[[ Task inputs open ]]

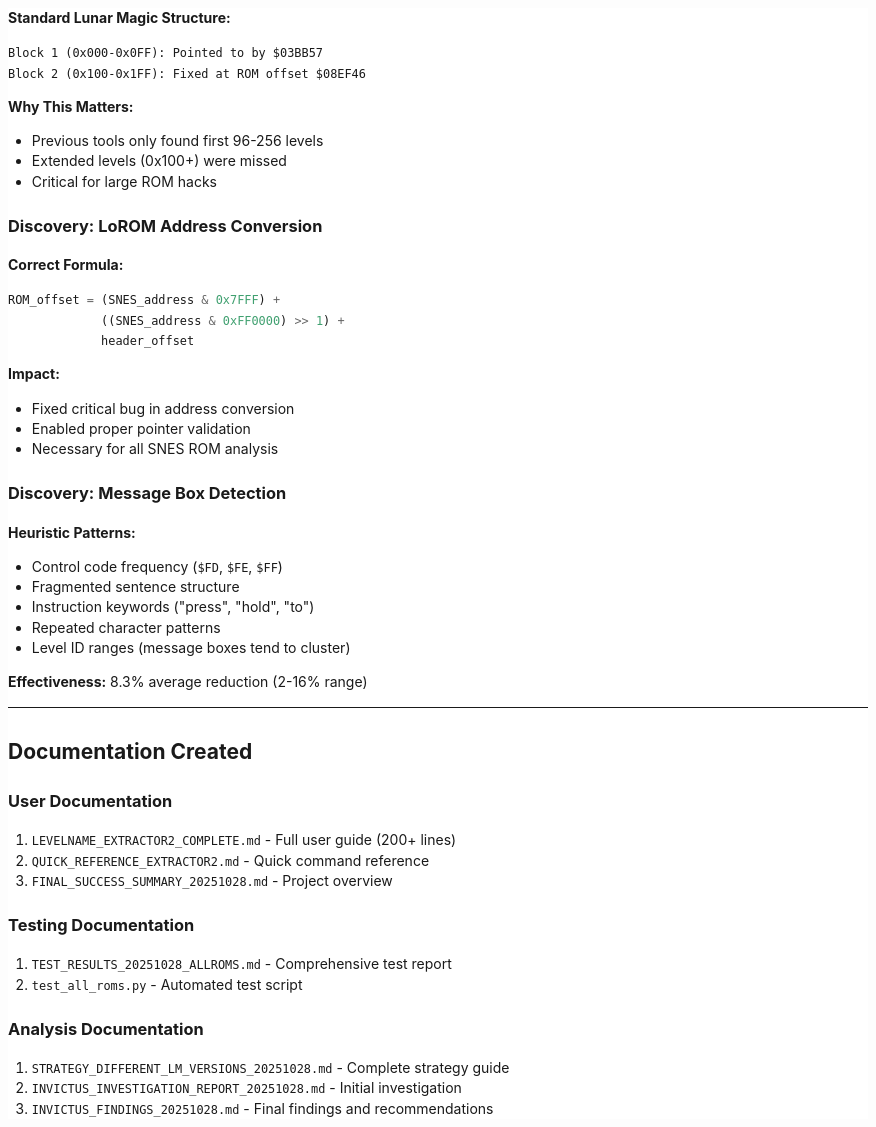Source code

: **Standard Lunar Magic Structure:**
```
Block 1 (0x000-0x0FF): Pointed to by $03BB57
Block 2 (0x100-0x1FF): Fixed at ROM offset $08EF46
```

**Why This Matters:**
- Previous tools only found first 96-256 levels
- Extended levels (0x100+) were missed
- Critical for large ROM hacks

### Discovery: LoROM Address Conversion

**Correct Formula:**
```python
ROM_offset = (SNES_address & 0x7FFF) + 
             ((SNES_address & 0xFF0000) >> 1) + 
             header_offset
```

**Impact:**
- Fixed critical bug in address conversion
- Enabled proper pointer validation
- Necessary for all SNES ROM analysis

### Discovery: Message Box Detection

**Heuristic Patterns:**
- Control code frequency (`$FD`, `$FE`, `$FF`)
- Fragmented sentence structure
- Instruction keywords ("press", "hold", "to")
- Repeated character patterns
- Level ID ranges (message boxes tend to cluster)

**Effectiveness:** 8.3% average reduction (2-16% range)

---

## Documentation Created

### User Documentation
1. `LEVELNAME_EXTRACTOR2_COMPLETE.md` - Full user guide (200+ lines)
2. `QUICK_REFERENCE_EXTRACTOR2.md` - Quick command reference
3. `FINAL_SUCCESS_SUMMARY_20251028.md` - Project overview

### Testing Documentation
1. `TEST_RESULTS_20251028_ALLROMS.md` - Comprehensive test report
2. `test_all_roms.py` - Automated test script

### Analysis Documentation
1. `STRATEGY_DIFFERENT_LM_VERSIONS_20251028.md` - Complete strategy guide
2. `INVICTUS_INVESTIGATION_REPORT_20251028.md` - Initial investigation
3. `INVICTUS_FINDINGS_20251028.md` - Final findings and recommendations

[[ Task inputs closed ]]

▶ _Assignment_: Check the listing above for lines containing the string "Block", and copy each one.

▶ _Answer to this task_:
Block 1 (0x000-0x0FF): Pointed to by $03BB57
Block 2 (0x100-0x1FF): Fixed at ROM offset $08EF46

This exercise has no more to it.